======== Recorded information ========

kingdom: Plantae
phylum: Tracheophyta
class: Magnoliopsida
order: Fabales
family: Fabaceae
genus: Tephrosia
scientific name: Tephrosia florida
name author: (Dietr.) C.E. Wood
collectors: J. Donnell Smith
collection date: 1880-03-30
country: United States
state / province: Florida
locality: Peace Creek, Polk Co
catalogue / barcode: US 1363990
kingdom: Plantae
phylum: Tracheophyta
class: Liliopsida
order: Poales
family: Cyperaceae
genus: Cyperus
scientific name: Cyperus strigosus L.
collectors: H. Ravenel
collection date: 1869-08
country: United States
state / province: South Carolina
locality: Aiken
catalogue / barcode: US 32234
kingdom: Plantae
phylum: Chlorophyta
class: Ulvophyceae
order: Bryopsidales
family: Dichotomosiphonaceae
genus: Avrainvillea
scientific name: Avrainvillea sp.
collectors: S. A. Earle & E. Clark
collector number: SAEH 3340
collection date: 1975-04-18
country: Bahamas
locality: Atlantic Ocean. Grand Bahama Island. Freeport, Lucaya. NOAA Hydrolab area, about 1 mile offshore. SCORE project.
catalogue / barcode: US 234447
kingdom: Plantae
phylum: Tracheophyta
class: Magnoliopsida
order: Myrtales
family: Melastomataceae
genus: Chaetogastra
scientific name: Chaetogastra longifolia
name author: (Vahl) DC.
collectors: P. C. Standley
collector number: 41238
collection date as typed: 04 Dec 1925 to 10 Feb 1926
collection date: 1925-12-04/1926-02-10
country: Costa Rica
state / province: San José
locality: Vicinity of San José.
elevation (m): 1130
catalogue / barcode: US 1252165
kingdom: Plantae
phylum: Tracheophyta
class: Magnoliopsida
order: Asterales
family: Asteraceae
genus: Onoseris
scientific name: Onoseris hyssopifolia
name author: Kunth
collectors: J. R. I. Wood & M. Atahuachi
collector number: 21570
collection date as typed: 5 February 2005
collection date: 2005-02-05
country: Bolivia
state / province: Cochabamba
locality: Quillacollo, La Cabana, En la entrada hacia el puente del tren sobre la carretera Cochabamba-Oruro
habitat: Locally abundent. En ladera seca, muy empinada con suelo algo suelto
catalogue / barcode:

========

• What is required
Copy the material above line for line, keeping every character unchanged.

• Exercise answer
kingdom: Plantae
phylum: Tracheophyta
class: Magnoliopsida
order: Fabales
family: Fabaceae
genus: Tephrosia
scientific name: Tephrosia florida
name author: (Dietr.) C.E. Wood
collectors: J. Donnell Smith
collection date: 1880-03-30
country: United States
state / province: Florida
locality: Peace Creek, Polk Co
catalogue / barcode: US 1363990
kingdom: Plantae
phylum: Tracheophyta
class: Liliopsida
order: Poales
family: Cyperaceae
genus: Cyperus
scientific name: Cyperus strigosus L.
collectors: H. Ravenel
collection date: 1869-08
country: United States
state / province: South Carolina
locality: Aiken
catalogue / barcode: US 32234
kingdom: Plantae
phylum: Chlorophyta
class: Ulvophyceae
order: Bryopsidales
family: Dichotomosiphonaceae
genus: Avrainvillea
scientific name: Avrainvillea sp.
collectors: S. A. Earle & E. Clark
collector number: SAEH 3340
collection date: 1975-04-18
country: Bahamas
locality: Atlantic Ocean. Grand Bahama Island. Freeport, Lucaya. NOAA Hydrolab area, about 1 mile offshore. SCORE project.
catalogue / barcode: US 234447
kingdom: Plantae
phylum: Tracheophyta
class: Magnoliopsida
order: Myrtales
family: Melastomataceae
genus: Chaetogastra
scientific name: Chaetogastra longifolia
name author: (Vahl) DC.
collectors: P. C. Standley
collector number: 41238
collection date as typed: 04 Dec 1925 to 10 Feb 1926
collection date: 1925-12-04/1926-02-10
country: Costa Rica
state / province: San José
locality: Vicinity of San José.
elevation (m): 1130
catalogue / barcode: US 1252165
kingdom: Plantae
phylum: Tracheophyta
class: Magnoliopsida
order: Asterales
family: Asteraceae
genus: Onoseris
scientific name: Onoseris hyssopifolia
name author: Kunth
collectors: J. R. I. Wood & M. Atahuachi
collector number: 21570
collection date as typed: 5 February 2005
collection date: 2005-02-05
country: Bolivia
state / province: Cochabamba
locality: Quillacollo, La Cabana, En la entrada hacia el puente del tren sobre la carretera Cochabamba-Oruro
habitat: Locally abundent. En ladera seca, muy empinada con suelo algo suelto
catalogue / barcode:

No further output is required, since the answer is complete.